Loxdale has written reviews on absence of strict genetic uniformity in populations of clonal organisms such as aphids. This lack of uniformity is due to the rapid rate of mutation resulting from various mechanisms (e.g. point mutations due to errors of replication, inversion polymorphisms related to transposon effects, etc.) amplified by the huge reproductive potential of the animals concerned, e.g., not only do aphids show ‘telescoping of generations’ such that an adult asexual female has her children and grandchildren within her, but also the ability to produce a large number of asexual copies (10-100 offspring) in a short time (10-14 days). Hence, a single aphid can, in theory produce enough offspring to cover the entire planet to a depth of many kilometres in a single growing season! This of course has serious potential consequences for the agricultural, horticultural and forestry industries worldwide.

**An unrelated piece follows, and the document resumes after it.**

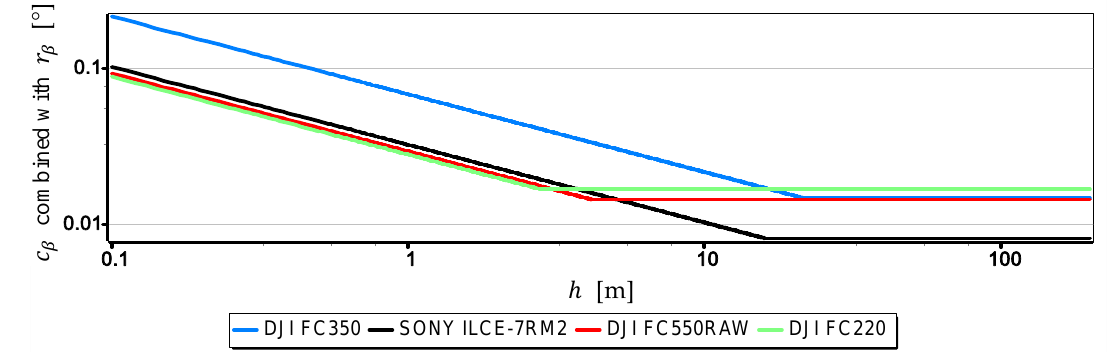
Figure 15. Real measurement resolution of the horizon slope for the wave height " 𝐿 " = 2 m.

Loxdale has also co-authored overviews on several key areas of biological thought and research. These include the migration and dispersal of insects in relation to their genotype and habitat; intra-clonal genetic variation; rapid evolution in insect populations due to various genetic-ecological mechanisms; population proteomics; and on the improbability of generalism in nature, with special reference to insects The consensus of these articles is that the act of filling a new ecological niche is the fundamental act of specialization for any new species or sub-specific population. Whilst some species may be polyphagous to varying degrees, nevertheless diet breadth tends to involve preference for certain prey items in predatory as well as herbaceous species. Generalism, if it exists, is highly dependent upon an animal's morphology-anatomy, genetics, physiology-biochemistry, and chemistry, especially chemical ecology. This in turn governs the behaviour of the animal concerned and restrains it in terms of its habitat choice and what it can eat. In this light, the age old ‘arms race’ of insect herbivores with plants has led to the plants evolving an armoury of secondary chemical defenses which cause, more often than not, specialisms in terms of host and indeed habitat on the part of the herbivore/s involved. Ultimately, even apparently highly polyphagous species such as the aphid M. persicae, said to attack plants in 40 families, may be because of its highly specialised biochemistry-enzymology.

== Poetry ==
Loxdale has published ten volumes of poetry:
- Fascinating Felines (2002) ISBN 9780954334703
- The Eternal Quest: A celebration of nature in poetry (2003) ISBN 9780954334710
- Blue Skies in Tuscany (2003) ISBN 9780954334727
- Bird Words: Poetic images of wild birds (2003) ISBN 9780954334734
- The Jena Poems (2010) ISBN 9780955392894
- Love and the Sea (2010) ISBN 9780955392887
- Nevisian Days: Poetry from a Caribbean Isle (2011) ISBN 9781908241009
- Bird of Paradise: Selected Poems, 1968-2011 (2011) ISBN 9781908241016
- Zoooo…Living Poems for Children (2012) ISBN 9781908241139
- Red Tulips, Selected Poems, 1999-2016 (2017) ISBN 9781908241511

==Honours and awards==
Loxdale was made an Honorary Fellow of the Royal Entomological Society in 2016.
In 2017 he was awarded an MBE in the Queen's New Year Honours list for services to entomology.